África se ha revalorizado como pieza geopolítica clave, con la irrupción de nuevos actores, como Rusia y China, la preocupación de Estados Unidos por la violencia yihadista y, sobre todo, el repliegue de una antigua potencia colonial como Francia, que ve naufragar política exterior con la que Emmanuel Macron apostaba a dejar atrás el neocolonialismo de la “Françafrique” sin perder su histórica influencia.
La reciente sucesión de golpes de Estado en África puede ser leída como señal de inestabilidad política y debilidad institucional en el continente, pero expresa en el fondo una reacción más generalizada a los errores de una antigua potencia colonial como Francia, aprovechados sin hesitar por otras como China y Rusia, bajo la preocupada mirada de Estados Unidos por la violencia yihadista.
En el último episodio de este proceso, Chad negocia sumarse a la Alianza de Estados del Sahel, creada en septiembre por Mali, Níger y Burkina Faso, otras tres ex colonias independizadas de Francia en 1960 y escenarios de golpes militares cuyos líderes decidieron romper con París. La iniciativa fue del general Mahamat Idriss Déby, hijo del asesinado Idriss Deby (1990-2021), gobierna Chad desde 2021.
Ese común denominador anti francés, que se ha expresado durante los últimos años en manifestaciones populares en las calles de las ex colonias, alimenta un cuadro general en el que China es ahora el principal socio comercial de la Françafrique (France + Afrique) y supera -sumados- a Francia, Reino Unido y Estados Unidos.

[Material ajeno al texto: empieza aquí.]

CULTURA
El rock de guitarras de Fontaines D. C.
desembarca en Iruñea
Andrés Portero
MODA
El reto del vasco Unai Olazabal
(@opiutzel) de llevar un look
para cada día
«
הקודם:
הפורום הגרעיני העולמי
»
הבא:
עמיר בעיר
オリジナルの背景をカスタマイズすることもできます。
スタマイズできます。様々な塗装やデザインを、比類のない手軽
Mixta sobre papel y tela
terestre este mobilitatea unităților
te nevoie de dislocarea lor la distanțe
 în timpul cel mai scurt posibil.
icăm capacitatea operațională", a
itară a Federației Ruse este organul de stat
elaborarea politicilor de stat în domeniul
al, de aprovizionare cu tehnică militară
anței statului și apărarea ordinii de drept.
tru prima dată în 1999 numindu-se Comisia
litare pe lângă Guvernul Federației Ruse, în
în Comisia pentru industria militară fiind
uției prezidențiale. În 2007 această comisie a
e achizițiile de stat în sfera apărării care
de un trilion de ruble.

El potencial en recursos humanos -60% de sus 1.200 millones de habitantes tiene menos de 25 años- y naturales (minerales), combinado con su necesidad de inversiones y desarrollo, hace de África un blanco ideal de las disputas de las grandes potencias. Treinta y tres de los 54 países africanos están catalogados como “menos desarrollados” y 282 millones de sus habitantes padecían hambre en diciembre.

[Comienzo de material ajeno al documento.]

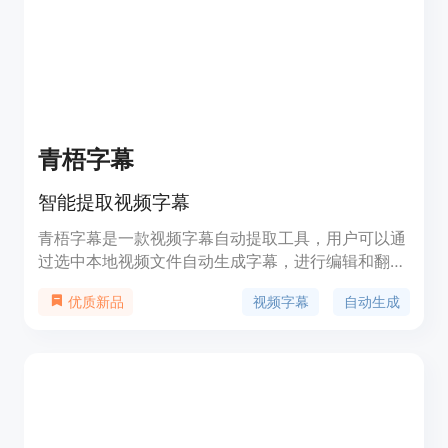
青梧字幕
智能提取视频字幕
青梧字幕是一款视频字幕自动提取工具，用户可以通
过选中本地视频文件自动生成字幕，进行编辑和翻
译，最终可以下载多种格式的字幕文件。产品功能全
视频字幕
自动生成
优质新品
面，支持高质量翻译和多种字幕格式下载，适用于视
频制作、学习教育等场景。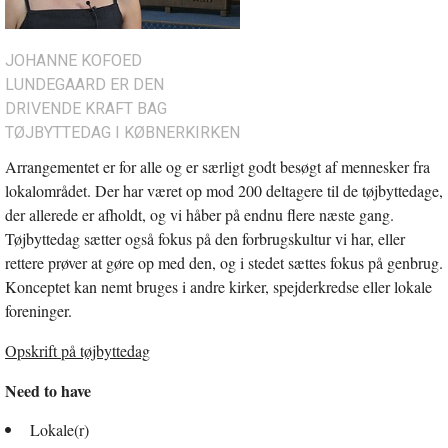
JOHANNE KOFOED
LUNDEGAARD ER DEN
DRIVENDE KRAFT BAG
TØJBYTTEDAG I KØBNERKIRKEN
Arrangementet er for alle og er særligt godt besøgt af mennesker fra
lokalområdet. Der har været op mod 200 deltagere til de tøjbyttedage,
der allerede er afholdt, og vi håber på endnu flere næste gang.
Tøjbyttedag sætter også fokus på den forbrugskultur vi har, eller
rettere prøver at gøre op med den, og i stedet sættes fokus på genbrug.
Konceptet kan nemt bruges i andre kirker, spejderkredse eller lokale
foreninger.
Opskrift på tøjbyttedag
Need to have
Lokale(r)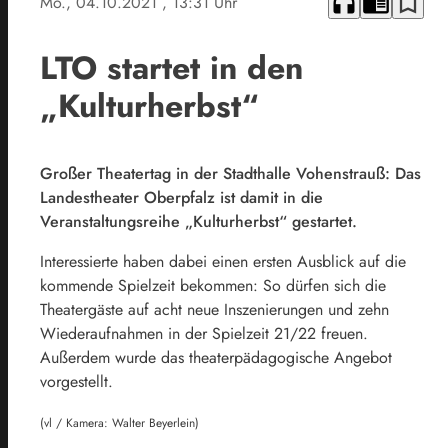
headphones
chrome_reader_mode
bookmark_border
Mo., 04.10.2021
, 13:31 Uhr
LTO startet in den
„Kulturherbst“
Großer Theatertag in der Stadthalle Vohenstrauß: Das
Landestheater Oberpfalz ist damit in die
Veranstaltungsreihe „Kulturherbst“ gestartet.
Interessierte haben dabei einen ersten Ausblick auf die
kommende Spielzeit bekommen: So dürfen sich die
Theatergäste auf acht neue Inszenierungen und zehn
Wiederaufnahmen in der Spielzeit 21/22 freuen.
Außerdem wurde das theaterpädagogische Angebot
vorgestellt.
(vl / Kamera: Walter Beyerlein)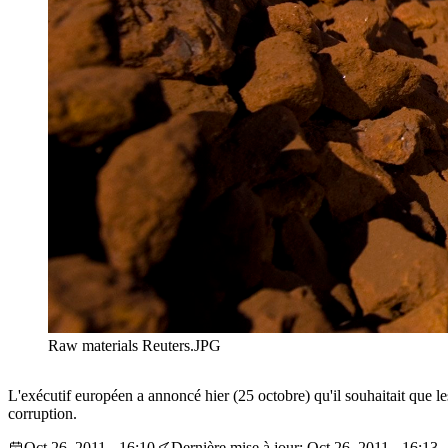
Raw materials Reuters.JPG
L'exécutif européen a annoncé hier (25 octobre) qu'il souhaitait que l
corruption.
Oct 26, 2011 - 16:10
Dernière mise à jour: Oct 26, 2011 - 16:13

En 1950, los africanos representaban el 8% de la población mundial. Un siglo después, representarán una cuarta parte de la humanidad, y al menos un tercio de todos los jóvenes de 15 a 24 años, según las previsiones de Naciones Unidas. La edad media en el continente es de 19 años. En India, el país más poblado del mundo, es de 28 años. En China y Estados Unidos, es de 38 años.

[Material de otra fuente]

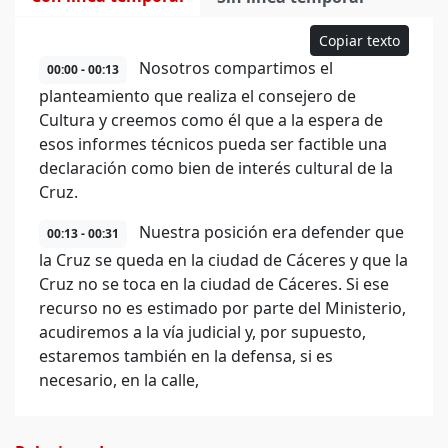
Copiar texto
Nosotros compartimos el
00:00 - 00:13
planteamiento que realiza el consejero de
Cultura y creemos como él que a la espera de
esos informes técnicos pueda ser factible una
declaración como bien de interés cultural de la
Cruz.
Nuestra posición era defender que
00:13 - 00:31
la Cruz se queda en la ciudad de Cáceres y que la
Cruz no se toca en la ciudad de Cáceres. Si ese
recurso no es estimado por parte del Ministerio,
acudiremos a la vía judicial y, por supuesto,
estaremos también en la defensa, si es
necesario, en la calle,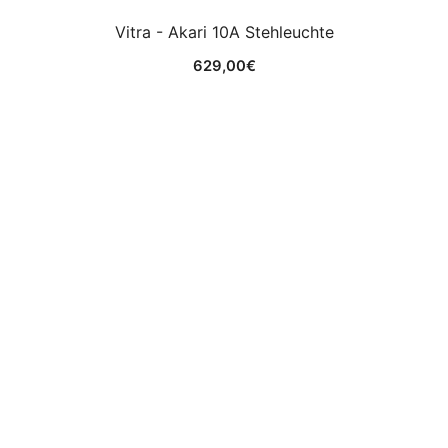
Vitra - Akari 10A Stehleuchte
629,00
€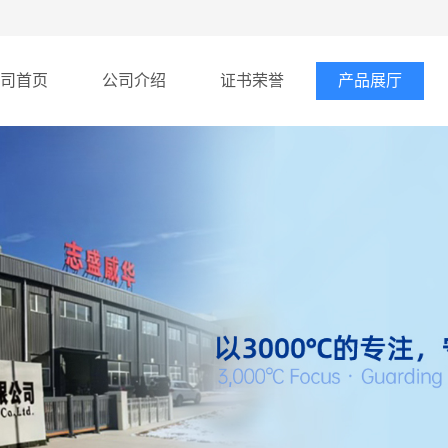
司首页
公司介绍
证书荣誉
产品展厅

A su vez, un millón de africanos entran en el mercado laboral cada mes, pero menos de uno de cada cuatro consigue un empleo formal, según el Banco Mundial. El desempleo en Sudáfrica, la nación más industrializada del continente, alcanza trepa al 35%. Y en Nigeria, el país más poblado con 213 millones de habitantes, casi dos tercios viven con 2 dólares al día y una esperanza de vida de 53 años.
El caso de Francia, cuyas colonias y protectorados abarcaban casi la mitad de África y que se propuso mantener su influencia desde las independencias de los 60, más recientemente con Emmanuel Macron, evidencia los límites que ponen hoy los países africanos en la defensa de sus intereses nacionales y regionales, pese a sus frágiles democracias (hubo nueve golpes militares desde 2020).
Ahora, razona el analista Ken Opalo, sin control geopolítico sobre sus antiguas colonias africanas, “Francia sería una Italia con armas nucleares y un puesto en el Consejo de Seguridad de la ONU”. Nada desdeñable, dice “pero supondría un importante declive de la influencia mundial” de Francia, incluso, dentro de la Unión Europea, y una pérdida de peso estratégico.
Y al cuestionar abiertamente las relaciones con Francia, Mali, Níger y Burkina Faso han capturado la imaginación de millones de africanos que viven en otras antiguas colonias francesas y más allá, incluidos los estados costeros más ricos.